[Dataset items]
===

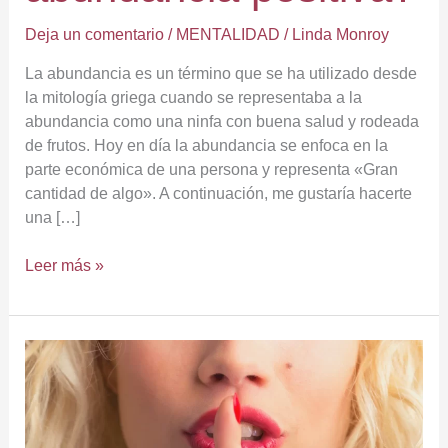
Deja un comentario
/
MENTALIDAD
/
Linda Monroy
La abundancia es un término que se ha utilizado desde
la mitología griega cuando se representaba a la
abundancia como una ninfa con buena salud y rodeada
de frutos. Hoy en día la abundancia se enfoca en la
parte económica de una persona y representa «Gran
cantidad de algo». A continuación, me gustaría hacerte
una […]
Leer más »
5
palabras
que
nunca
debes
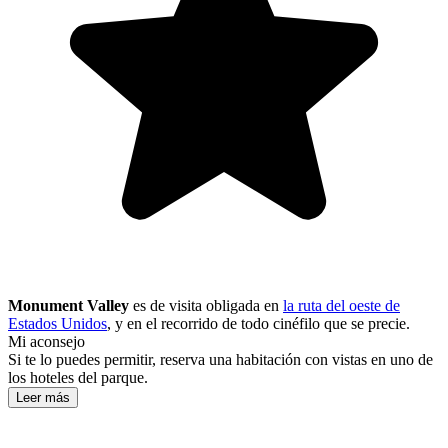
Monument Valley
es de visita obligada en
la ruta del oeste de
Estados Unidos
, y en el recorrido de todo cinéfilo que se precie.
Mi aconsejo
Si te lo puedes permitir, reserva una habitación con vistas en uno de
los hoteles del parque.
Leer más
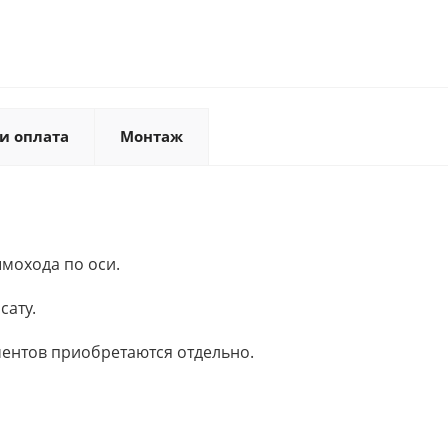
и оплата
Монтаж
мохода по оси.
сату.
ентов приобретаются отдельно.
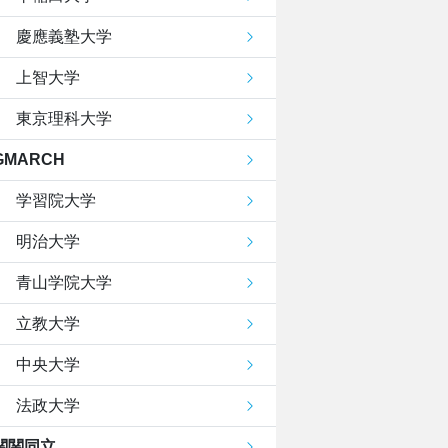
慶應義塾大学
上智大学
東京理科大学
GMARCH
学習院大学
明治大学
青山学院大学
立教大学
中央大学
法政大学
関関同立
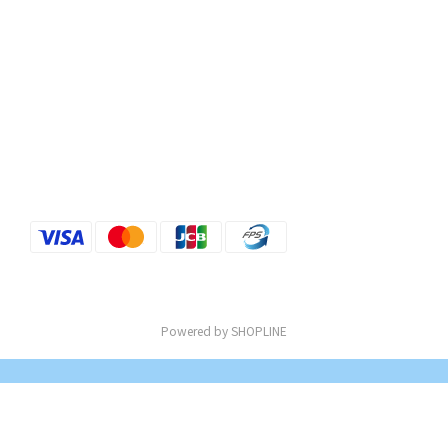
Powered by SHOPLINE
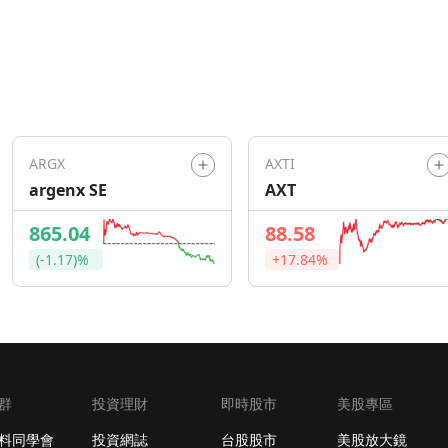
ARGX
AXTI
argenx SE
AXT
865.04
88.58
(-1.17)%
+17.84%
群
投資理財
即時股市
美股專區
料同學會
投資網誌
台股股市
美股放大鏡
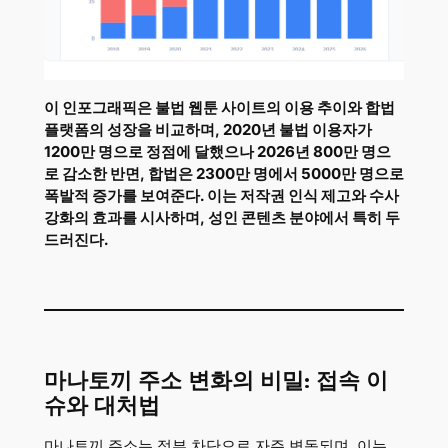
이 인포그래픽은 불법 웹툰 사이트의 이용 추이와 합법
플랫폼의 성장을 비교하며, 2020년 불법 이용자가
1200만 명으로 정점에 달했으나 2026년 800만 명으
로 감소한 반면, 합법은 2300만 명에서 5000만 명으로
폭발적 증가를 보여준다. 이는 저작권 인식 제고와 수사
강화의 효과를 시사하며, 성인 콘텐츠 분야에서 특히 두
드러진다.
마나토끼 주소 변화의 비밀: 접속 이
슈와 대처법
마나토끼 주소는 정부 차단으로 자주 변동되며, 이는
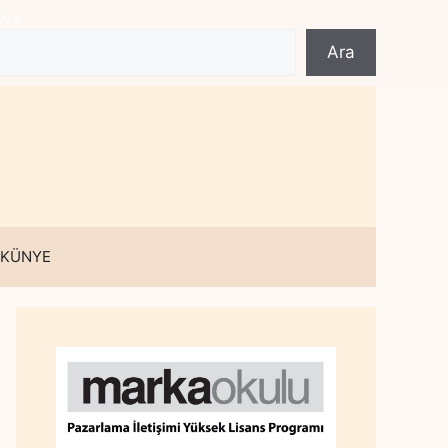
Ara
Ara
 KÜNYE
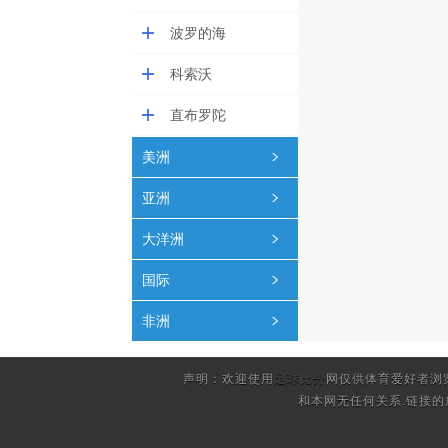
波罗的海
科索沃
直布罗陀
美洲
亚洲
大洋洲
国际
非洲
声明：欢迎使用
足球比分
网仅供体育爱好者浏
和本网无任何关系.链接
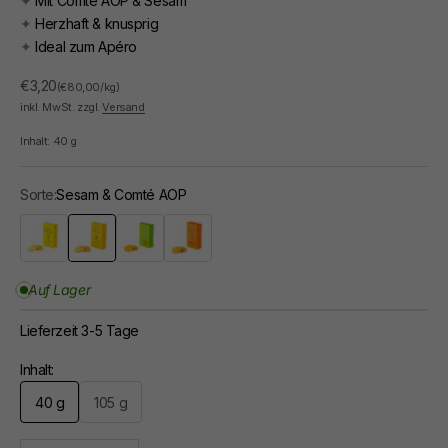
✦
Mit Comté AOP & Sesam
✦
Herzhaft & knusprig
✦
Ideal zum Apéro
Angebot
€3,20
(€80,00/kg)
inkl. MwSt. zzgl.
Versand
Inhalt:
40
g
Sorte:
Sesam & Comté AOP
Parmesan AOP & Pfeffer
Sesam & Comté AOP
Tomate & Rosmarin
Zwiebel & Paprika
Auf Lager
Lieferzeit 3-5 Tage
Inhalt:
40 g
105 g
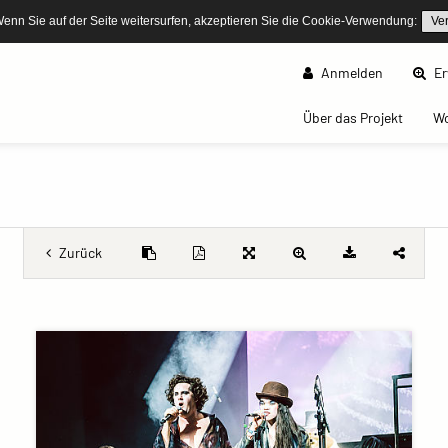
Wenn Sie auf der Seite weitersurfen, akzeptieren Sie die Cookie-Verwendung:
Ve
Anmelden
Er
(curren
Über das Projekt
W
Zurück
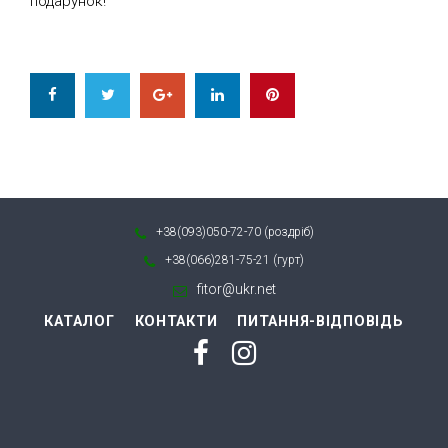
подарунок!
Facebook
Twitter
Google+
LinkedIn
Pinterest
+38(093)050-72-70 (роздріб)
+38(066)281-75-21 (гурт)
fitor@ukr.net
КАТАЛОГ
КОНТАКТИ
ПИТАННЯ-ВІДПОВІДЬ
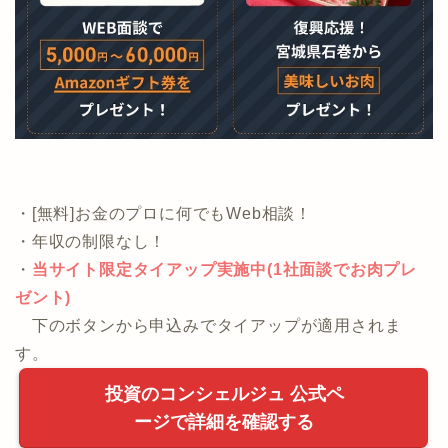
・[無料]お金のプロに何でもWeb相談！
・年収の制限なし！
・
当サイト限定タイアップ実施中(1社面談でお肉プレ
ゼント)
下のボタンから申込みでタイアップが適用されま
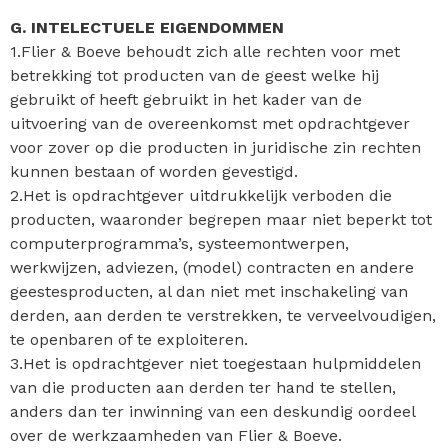
G. INTELECTUELE EIGENDOMMEN
1.Flier & Boeve behoudt zich alle rechten voor met
betrekking tot producten van de geest welke hij
gebruikt of heeft gebruikt in het kader van de
uitvoering van de overeenkomst met opdrachtgever
voor zover op die producten in juridische zin rechten
kunnen bestaan of worden gevestigd.
2.Het is opdrachtgever uitdrukkelijk verboden die
producten, waaronder begrepen maar niet beperkt tot
computerprogramma’s, systeemontwerpen,
werkwijzen, adviezen, (model) contracten en andere
geestesproducten, al dan niet met inschakeling van
derden, aan derden te verstrekken, te verveelvoudigen,
te openbaren of te exploiteren.
3.Het is opdrachtgever niet toegestaan hulpmiddelen
van die producten aan derden ter hand te stellen,
anders dan ter inwinning van een deskundig oordeel
over de werkzaamheden van Flier & Boeve.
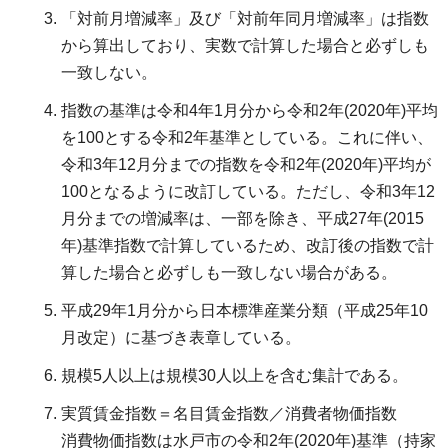
「対前月増減率」及び「対前年同月増減率」は指数
から算出しており、実数で計算した場合と必ずしも
一致しない。
指数の基準は令和4年1月分から令和2年(2020年)平均
を100とする令和2年基準としている。これに伴い、
令和3年12月分までの指数を令和2年(2020年)平均が
100となるように改訂している。ただし、令和3年12
月分までの増減率は、一部を除き、平成27年(2015
年)基準指数で計算しているため、改訂後の指数で計
算した場合と必ずしも一致しない場合がある。
平成29年1月分から日本標準産業分類（平成25年10
月改定）に基づき表章している。
規模5人以上は規模30人以上を含む集計である。
実質賃金指数＝名目賃金指数／消費者物価指数
消費物価指数は水戸市の令和2年(2020年)基準（持家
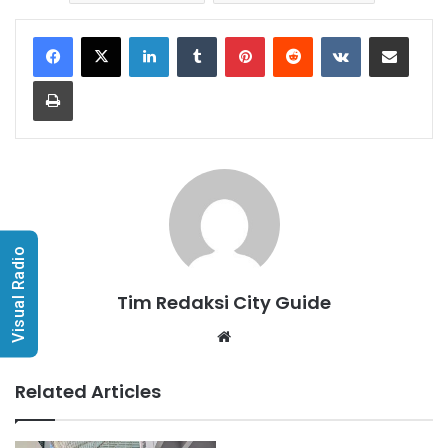
LinkedIn
Tumblr
Pinterest
Reddit
VKontakte
Share via Email
Print
Visual Radio
Tim Redaksi City Guide
Website
Related Articles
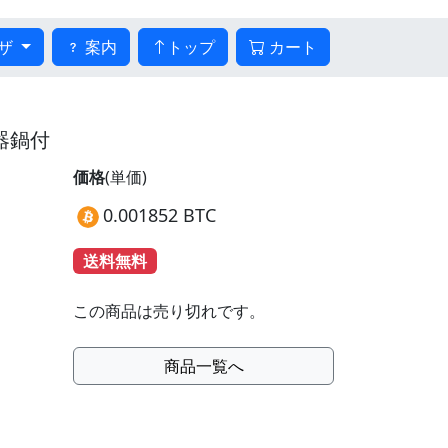
ザ
案内
トップ
カート
陶器鍋付
価格
(単価)
0.001852 BTC
送料無料
この商品は売り切れです。
商品一覧へ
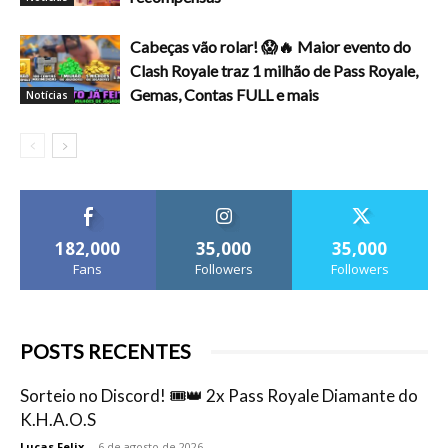
Cabeças vão rolar! 😱🔥 Maior evento do
Clash Royale traz 1 milhão de Pass Royale,
Gemas, Contas FULL e mais
Notícias
182,000
35,000
35,000
Fans
Followers
Followers
POSTS RECENTES
Sorteio no Discord! 🎟️👑 2x Pass Royale Diamante do
K.H.A.O.S
Lucas Felix
-
6 de agosto de 2026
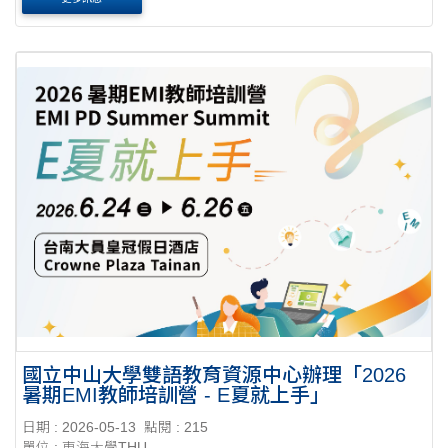
Designing a Discipline-Specific ESAP Course: A Backward
Design Approach。 二、....
國立中山大學雙語教育資源中心辦理「2026
暑期EMI教師培訓營 - E夏就上手」
日期 : 2026-05-13
點閱 : 215
單位 : 東海大學THU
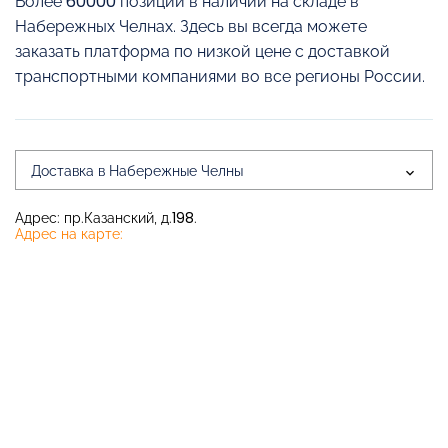
Более 60000 позиций в наличии на складе в
Набережных Челнах. Здесь вы всегда можете
заказать платформа по низкой цене с доставкой
транспортными компаниями во все регионы России.
Доставка в Набережные Челны
Адрес: пр.Казанский, д.198.
Адрес на карте:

===

- PROBLEM DESCRIPTION
Please give the data above again in exact form and omit every picture.

- ANSWER FOR THE TASK
Deja un comentario
/
MENTALIDAD
/
Linda Monroy
La abundancia es un término que se ha utilizado desde
la mitología griega cuando se representaba a la
abundancia como una ninfa con buena salud y rodeada
de frutos. Hoy en día la abundancia se enfoca en la
parte económica de una persona y representa «Gran
cantidad de algo». A continuación, me gustaría hacerte
una […]
Leer más »
5
palabras
que
nunca
debes
Monument Valley
es de visita obligada en
la ruta del oeste de
Estados Unidos
, y en el recorrido de todo cinéfilo que se precie.
Mi aconsejo
Si te lo puedes permitir, reserva una habitación con vistas en uno de
los hoteles del parque.
Leer más
и оплата
Монтаж
мохода по оси.
сату.
ентов приобретаются отдельно.
慶應義塾大学
上智大学
東京理科大学
GMARCH
学習院大学
明治大学
青山学院大学
立教大学
中央大学
法政大学
関関同立
Powered by SHOPLINE
ARGX
AXTI
argenx SE
AXT
865.04
88.58
(-1.17)%
+17.84%
群
投資理財
即時股市
美股專區
料同學會
投資網誌
台股股市
美股放大鏡
이 인포그래픽은 불법 웹툰 사이트의 이용 추이와 합법
플랫폼의 성장을 비교하며, 2020년 불법 이용자가
1200만 명으로 정점에 달했으나 2026년 800만 명으
로 감소한 반면, 합법은 2300만 명에서 5000만 명으로
폭발적 증가를 보여준다. 이는 저작권 인식 제고와 수사
강화의 효과를 시사하며, 성인 콘텐츠 분야에서 특히 두
드러진다.
마나토끼 주소 변화의 비밀: 접속 이
슈와 대처법
마나토끼 주소는 정부 차단으로 자주 변동되며, 이는
Ara
Ara
 KÜNYE
波罗的海
科索沃
直布罗陀
美洲
亚洲
大洋洲
国际
非洲
声明：欢迎使用
足球比分
网仅供体育爱好者浏
和本网无任何关系.链接
✦
Mit Comté AOP & Sesam
✦
Herzhaft & knusprig
✦
Ideal zum Apéro
Angebot
€3,20
(€80,00/kg)
inkl. MwSt. zzgl.
Versand
Inhalt:
40
g
Sorte:
Sesam & Comté AOP
Parmesan AOP & Pfeffer
Sesam & Comté AOP
Tomate & Rosmarin
Zwiebel & Paprika
Auf Lager
Lieferzeit 3-5 Tage
Inhalt:
40 g
105 g
Wenn Sie auf der Seite weitersurfen, akzeptieren Sie die Cookie-Verwendung:
Ve
Anmelden
Er
(curren
Über das Projekt
W
Zurück
подарунок!
Facebook
Twitter
Google+
LinkedIn
Pinterest
+38(093)050-72-70 (роздріб)
+38(066)281-75-21 (гурт)
fitor@ukr.net
КАТАЛОГ
КОНТАКТИ
ПИТАННЯ-ВІДПОВІДЬ
・[無料]お金のプロに何でもWeb相談！
・年収の制限なし！
・
当サイト限定タイアップ実施中(1社面談でお肉プレ
ゼント)
下のボタンから申込みでタイアップが適用されま
G. INTELECTUELE EIGENDOMMEN
1.Flier & Boeve behoudt zich alle rechten voor met
betrekking tot producten van de geest welke hij
gebruikt of heeft gebruikt in het kader van de
uitvoering van de overeenkomst met opdrachtgever
voor zover op die producten in juridische zin rechten
kunnen bestaan of worden gevestigd.
2.Het is opdrachtgever uitdrukkelijk verboden die
producten, waaronder begrepen maar niet beperkt tot
computerprogramma’s, systeemontwerpen,
werkwijzen, adviezen, (model) contracten en andere
geestesproducten, al dan niet met inschakeling van
derden, aan derden te verstrekken, te verveelvoudigen,
te openbaren of te exploiteren.
3.Het is opdrachtgever niet toegestaan hulpmiddelen
van die producten aan derden ter hand te stellen,
anders dan ter inwinning van een deskundig oordeel
over de werkzaamheden van Flier & Boeve.
「対前月増減率」及び「対前年同月増減率」は指数
から算出しており、実数で計算した場合と必ずしも
一致しない。
指数の基準は令和4年1月分から令和2年(2020年)平均
を100とする令和2年基準としている。これに伴い、
令和3年12月分までの指数を令和2年(2020年)平均が
100となるように改訂している。ただし、令和3年12
月分までの増減率は、一部を除き、平成27年(2015
年)基準指数で計算しているため、改訂後の指数で計
算した場合と必ずしも一致しない場合がある。
平成29年1月分から日本標準産業分類（平成25年10
月改定）に基づき表章している。
規模5人以上は規模30人以上を含む集計である。
実質賃金指数＝名目賃金指数／消費者物価指数
消費物価指数は水戸市の令和2年(2020年)基準（持家
LinkedIn
Tumblr
Pinterest
Reddit
VKontakte
Share via Email
Print
Visual Radio
Tim Redaksi City Guide
Website
Related Articles
ザ
案内
トップ
カート
陶器鍋付
価格
(単価)
0.001852 BTC
送料無料
この商品は売り切れです。
商品一覧へ
Cabeças vão rolar! 😱🔥 Maior evento do
Clash Royale traz 1 milhão de Pass Royale,
Gemas, Contas FULL e mais
Notícias
182,000
35,000
35,000
Fans
Followers
Followers
POSTS RECENTES
Sorteio no Discord! 🎟️👑 2x Pass Royale Diamante do
K.H.A.O.S
Lucas Felix
-
6 de agosto de 2026
Designing a Discipline-Specific ESAP Course: A Backward
Design Approach。 二、....
國立中山大學雙語教育資源中心辦理「2026
暑期EMI教師培訓營 - E夏就上手」
日期 : 2026-05-13
點閱 : 215
單位 : 東海大學THU
Более 60000 позиций в наличии на складе в
Набережных Челнах. Здесь вы всегда можете
заказать платформа по низкой цене с доставкой
транспортными компаниями во все регионы России.
Доставка в Набережные Челны
Адрес: пр.Казанский, д.198.
Адрес на карте:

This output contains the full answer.